O gol deu tranquilidade para a equipe santista tocar a bola, e, aos 20min, no lançamento de Cléber, o zagueiro Lelê falhou. A bola sobrou para Viola, que invadiu a área e chutou forte no canto.

Atordoado em campo, o Grêmio sentiu a falta de um articulador de jogadas no meio-campo.

Aos 23min, uma jogada entre Marcelinho e Viola quase resultou em gol. Um minuto depois, Canindé recebeu pela direita, livrou-se do zagueiro e chutou com o pé esquerdo.

Danrlei estava adiantado, e a bola bateu primeiro no travessão, depois no chão e entrou.

O Grêmio criou a primeira oportunidade de gol com o meia Zinho cobrando falta.

Aos 32min, o Santos ampliou. Marcelinho cobrou falta pela esquerda, a bola resvalou no zagueiro Marinho e tirou o goleiro Danrlei da jogada. Foi o segundo gol de Marcelinho na partida.

A torcida ainda fazia festa na arquibancada quando o Grêmio foi à frente e Luiz Mário aproveitou o vacilo da zaga rival para diminuir.

No segundo tempo, o Santos procurou administrar o marcador, criando a primeira jogada de perigo aos 9min, em uma cabeçada de Viola. Aos 21min, Preto cometeu falta em Luiz Mário. Zinho cobrou rápido para Delosantos, que chutou de pé esquerdo. A bola desviou em Galván e entrou.

A equipe gaúcha melhorou a marcação no meio-campo e o toque de bola, criando boas oportunidades. No entanto, esbarrou na atuação segura de Fábio Costa.

Com a derrota, o Grêmio perdeu uma invencibilidade de 12 jogos no Brasileiro. A última derrota tinha sido para a Ponte Preta, por 3 a 2, em agosto.

Para o técnico Tite, a equipe foi surpreendida com os gols no primeiro tempo, além da marcação forte e consistente do Santos.

Meia se redime contra seu rival “preferido”

O Grêmio sempre foi um adversário que trouxe alegria para Marcelinho.

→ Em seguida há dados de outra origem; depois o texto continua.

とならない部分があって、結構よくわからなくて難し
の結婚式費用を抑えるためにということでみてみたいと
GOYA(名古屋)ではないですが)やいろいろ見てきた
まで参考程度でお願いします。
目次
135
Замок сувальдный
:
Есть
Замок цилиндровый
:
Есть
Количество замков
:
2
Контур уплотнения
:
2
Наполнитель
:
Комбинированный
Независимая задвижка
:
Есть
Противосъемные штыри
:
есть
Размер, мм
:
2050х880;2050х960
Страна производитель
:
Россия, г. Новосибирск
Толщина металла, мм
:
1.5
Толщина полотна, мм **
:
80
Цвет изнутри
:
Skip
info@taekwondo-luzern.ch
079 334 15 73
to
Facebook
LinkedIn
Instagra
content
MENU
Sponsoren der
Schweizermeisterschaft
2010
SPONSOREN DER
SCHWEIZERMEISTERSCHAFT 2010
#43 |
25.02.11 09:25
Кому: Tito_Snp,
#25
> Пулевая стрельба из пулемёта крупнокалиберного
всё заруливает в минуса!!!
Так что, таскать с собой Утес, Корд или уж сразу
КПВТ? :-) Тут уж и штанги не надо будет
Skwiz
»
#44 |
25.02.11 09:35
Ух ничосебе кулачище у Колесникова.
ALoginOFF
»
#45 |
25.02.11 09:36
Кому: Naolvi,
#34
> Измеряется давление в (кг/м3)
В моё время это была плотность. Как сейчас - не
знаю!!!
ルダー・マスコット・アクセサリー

Quando jogava no Corinthians, marcou um gol que deu o título da Copa do Brasil, de 1995, em cima da equipe gaúcha em pleno estádio Olímpico, em Porto Alegre.

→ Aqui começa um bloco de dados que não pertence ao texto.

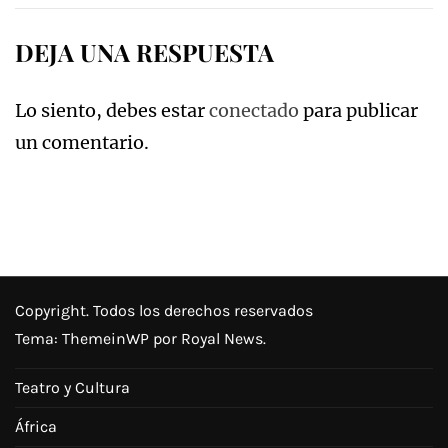
entradas
DEJA UNA RESPUESTA
Lo siento, debes estar
conectado
para publicar
un comentario.
Copyright. Todos los derechos reservados
Tema:
ThemeinWP
por Royal News.
Teatro y Cultura
África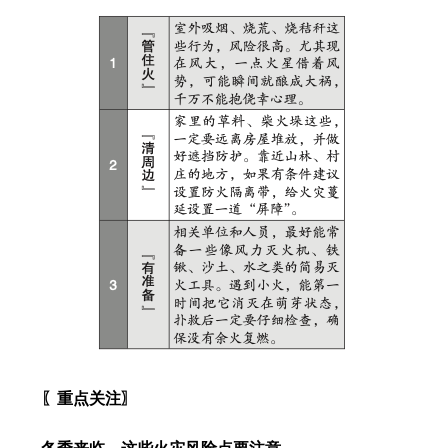
〖重点关注〗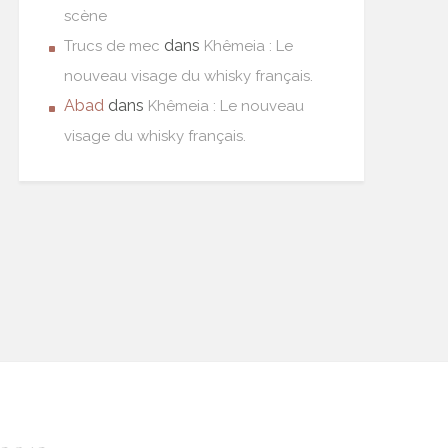
scène
dans
Trucs de mec
Khêmeia : Le
nouveau visage du whisky français.
Abad
dans
Khêmeia : Le nouveau
visage du whisky français.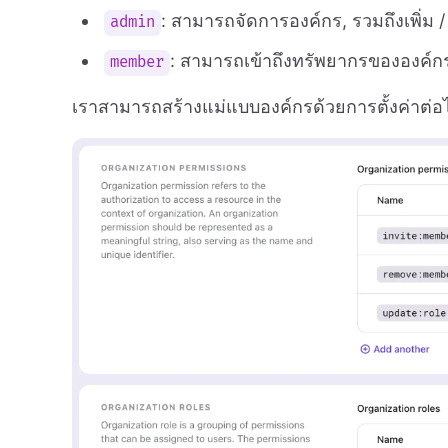
: สามารถจัดการองค์กร, รวมถึงเพิ่ม 
admin
: สามารถเข้าถึงทรัพยากรขององค์ก
member
เราสามารถสร้างแม่แบบองค์กรด้วยการตั้งค่าต่อไป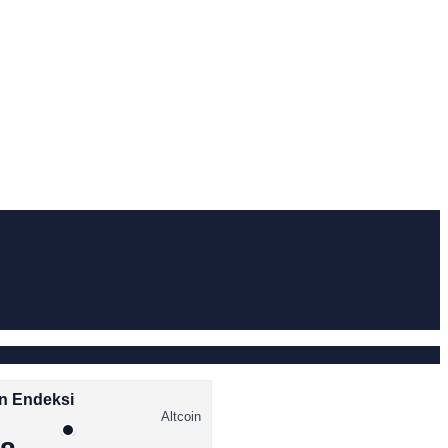
n Endeksi
Altcoin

Dessa vez, com a camisa do Santos, foi justamente contra o Grêmio que Marcelinho marcou o gol exigido pela torcida.
“O Grêmio faz parte da minha história vencedora. A galera cobrava os gols de falta, e fiz dois. Eles sempre aparecem nos momentos mais importantes. A vitória de hoje [ontem” é a arrancada do Santos no Brasileiro”, disse Marcelinho.

O atacante Viola, que voltou a marcar gols -o 10º no campeonato-, também sentiu-se aliviado com a vitória. “Sabíamos da nossa responsabilidade, e essa vitória traz tranquilidade. O grupo provou que tem competência. Teve garra, honrou a camisa. A pressão da torcida é compreensível, mas sabíamos do nosso potencial.”

Antes do início da partida, a torcida não gritou o nome de Viola, optando pelo coro: “Viola, joga bola e vai embora”.

O próximo jogo do Santos será contra a Lusa, na quinta, no Canindé. O técnico Cabralzinho não contará com o zagueiro Galván, suspenso.